Como primer factor el doctor Poblete destaca con estos ultrasonidos se puede determinar la edad gestacional con una margen de error de cuatro a siete días, información importante al momento de determinar la fecha de una cesárea o definir si hay parto prematuro.

Las ecografías indicadas en el primer trimestre de embarazo se realizan normalmente entre las 6 – 8 semanas y las 11 – 14 semanas.

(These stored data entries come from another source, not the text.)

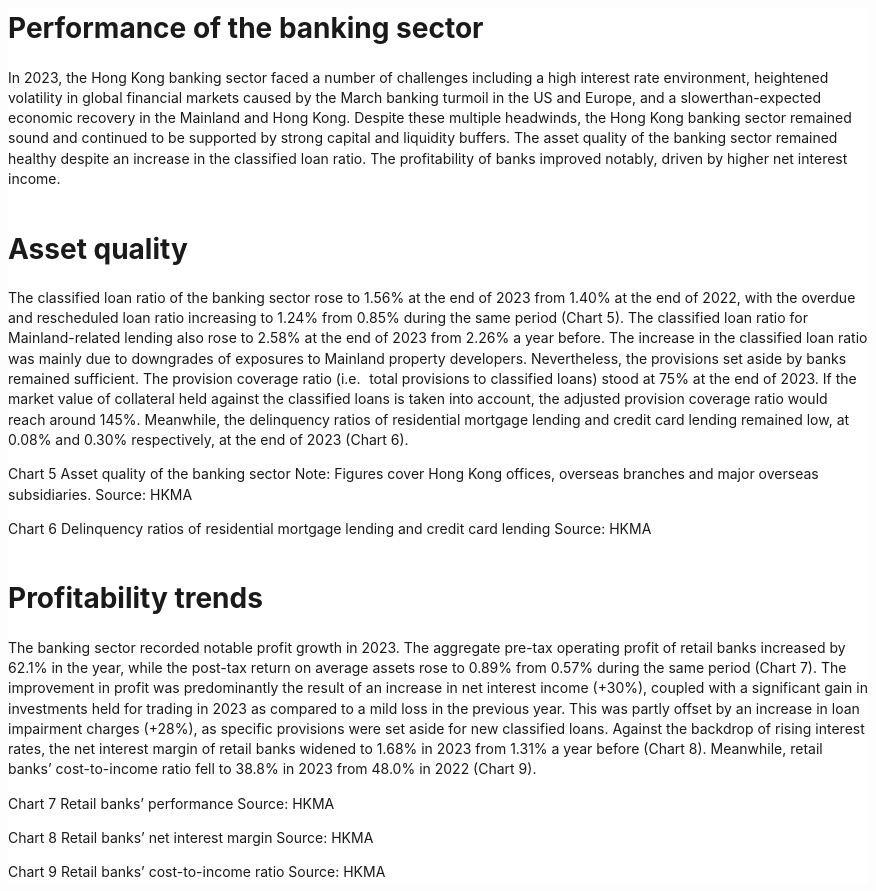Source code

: # Performance of the banking sector

In 2023, the Hong Kong banking sector faced a number of challenges including a high interest rate environment, heightened volatility in global financial markets caused by the March banking turmoil in the US and Europe, and a slowerthan-expected economic recovery in the Mainland and Hong Kong. Despite these multiple headwinds, the Hong Kong banking sector remained sound and continued to be supported by strong capital and liquidity buffers. The asset quality of the banking sector remained healthy despite an increase in the classified loan ratio. The profitability of banks improved notably, driven by higher net interest income.

# Asset quality

The classified loan ratio of the banking sector rose to 1.56% at the end of 2023 from 1.40% at the end of 2022, with the overdue and rescheduled loan ratio increasing to 1.24% from 0.85% during the same period (Chart 5). The classified loan ratio for Mainland-related lending also rose to 2.58% at the end of 2023 from 2.26% a year before. The increase in the classified loan ratio was mainly due to downgrades of exposures to Mainland property developers. Nevertheless, the provisions set aside by banks remained sufficient. The provision coverage ratio (i.e.  total provisions to classified loans) stood at 75% at the end of 2023. If the market value of collateral held against the classified loans is taken into account, the adjusted provision coverage ratio would reach around 145%. Meanwhile, the delinquency ratios of residential mortgage lending and credit card lending remained low, at 0.08% and 0.30% respectively, at the end of 2023 (Chart 6).

Chart 5 Asset quality of the banking sector
Note: Figures cover Hong Kong offices, overseas branches and major overseas subsidiaries.
Source: HKMA

Chart 6 Delinquency ratios of residential mortgage lending and credit card lending
Source: HKMA

# Profitability trends

The banking sector recorded notable profit growth in 2023. The aggregate pre-tax operating profit of retail banks increased by 62.1% in the year, while the post-tax return on average assets rose to 0.89% from 0.57% during the same period (Chart 7). The improvement in profit was predominantly the result of an increase in net interest income (+30%), coupled with a significant gain in investments held for trading in 2023 as compared to a mild loss in the previous year. This was partly offset by an increase in loan impairment charges (+28%), as specific provisions were set aside for new classified loans. Against the backdrop of rising interest rates, the net interest margin of retail banks widened to 1.68% in 2023 from 1.31% a year before (Chart 8). Meanwhile, retail banks’ cost-to-income ratio fell to 38.8% in 2023 from 48.0% in 2022 (Chart 9).

Chart 7 Retail banks’ performance
Source: HKMA

Chart 8 Retail banks’ net interest margin
Source: HKMA

Chart 9 Retail banks’ cost-to-income ratio
Source: HKMA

Ambas ofrecen detalles médicos valiosos que definen el rumbo del control prenatal.

Ecografía de las 6 – 8 semanas

Esta evaluación está orientada a ver si hay presencia del embrión y donde está ubicado, con ella, se confirma si el bebé se encuentra dentro del útero, que tiene frecuencia cardiaca, que la placenta se esté insertando de forma correcta y si hay presencia del saco vitelino (que alimenta al feto mientras se termina de formar la placenta).

En este período de tiempo se puede diagnosticar un embarazo ectópico cuando aún no representa riesgo ni complicaciones para la madre.

Ecografía de las 11 – 14 semanas

En este momento del embarazo, el especialista se enfoca en cuatro exámenes específicos.

Primero, la medición del grosor de la nuca del bebé, llamado translucencia retronucal que evalúa la posibilidad de una alteración genética, si mide más de 3 mm significa que existe una alta probabilidad de que haya presencia de algún síndrome genético que se debe confirmar o descartar con otros estudios ya que este diagnóstico no es definitivo solo con el ultrasonido.

Además se visualiza el flujo sanguíneo de la válvula derecha del corazón del bebé, denominada tricúspide para determinar si hay o no mal formación cardiaca.

También se realiza la medición del ductus venoso en el cordón umbilical para ver el desarrollo de la circulación sanguínea hasta la placenta.

Por último, se aplica una Doppler de arterias uterinas que mide la sangre materna que viene desde la arteria aorta a la placenta y de esta forma diagnosticar de forma prematura el riesgo de desarrollar preeclampsia y tratarla.